Couples who are about to marry may not want to think about it, but given that the divorce rate over the last few decades has hovered around 50 percent, a marriage could end within just a few years. For this reason, couples may want to consider finding some peace of mind in a prenuptial agreement before marriage rather than enter divorce later with the disposition of properties and assets uncertain.

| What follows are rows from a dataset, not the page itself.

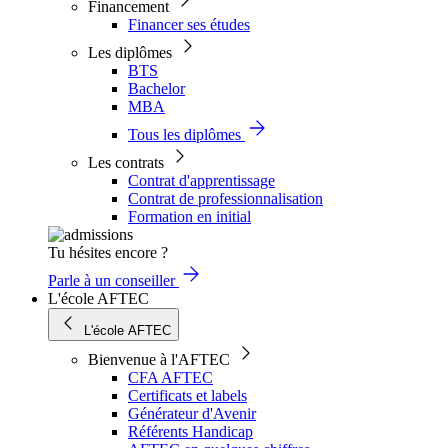
Financement
Financer ses études
Les diplômes
BTS
Bachelor
MBA
Tous les diplômes
Les contrats
Contrat d'apprentissage
Contrat de professionnalisation
Formation en initial
Tu hésites encore ?
Parle à un conseiller
L'école AFTEC
L'école AFTEC
Bienvenue à l'AFTEC
CFA AFTEC
Certificats et labels
Générateur d'Avenir
Référents Handicap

The recent divorce case of billionaire Harold Hamm and ex-wife Sue Ann Hamm is a good example of how the lack of a prenup can make divorce even more bitter. She was awarded a $1-billion settlement but may appeal, arguing that she is entitled to an even larger share of her husband's fortune, which is estimated to be $18 billion.
Prenuptial agreements developed mainly to protect the assets of wealthy men from alimony in case of divorce. Today, however, many potential wives have lucrative careers and may own considerable property that they want to protect if they divorce. In addition, there is no guarantee that today's high wage earner will not be tomorrow's lower wage earner if and when a couple divorces. For these reasons, any couple about to marry may want to establish the ground rules for property and asset division later. A prenup can also resolve other contentious issues such as alimony.
Drafting a prenuptial agreement is best entrusted to an attorney, but the assistance of a financial planner can be helpful because the matters addressed in a prenup are chiefly financial. If the issue seems to be highly emotional for one or both prospective spouses, it also may be wise to involve a therapist while the agreement is being drafted. To enforce the terms of a prenup, it is highly advisable to consult a family lawyer.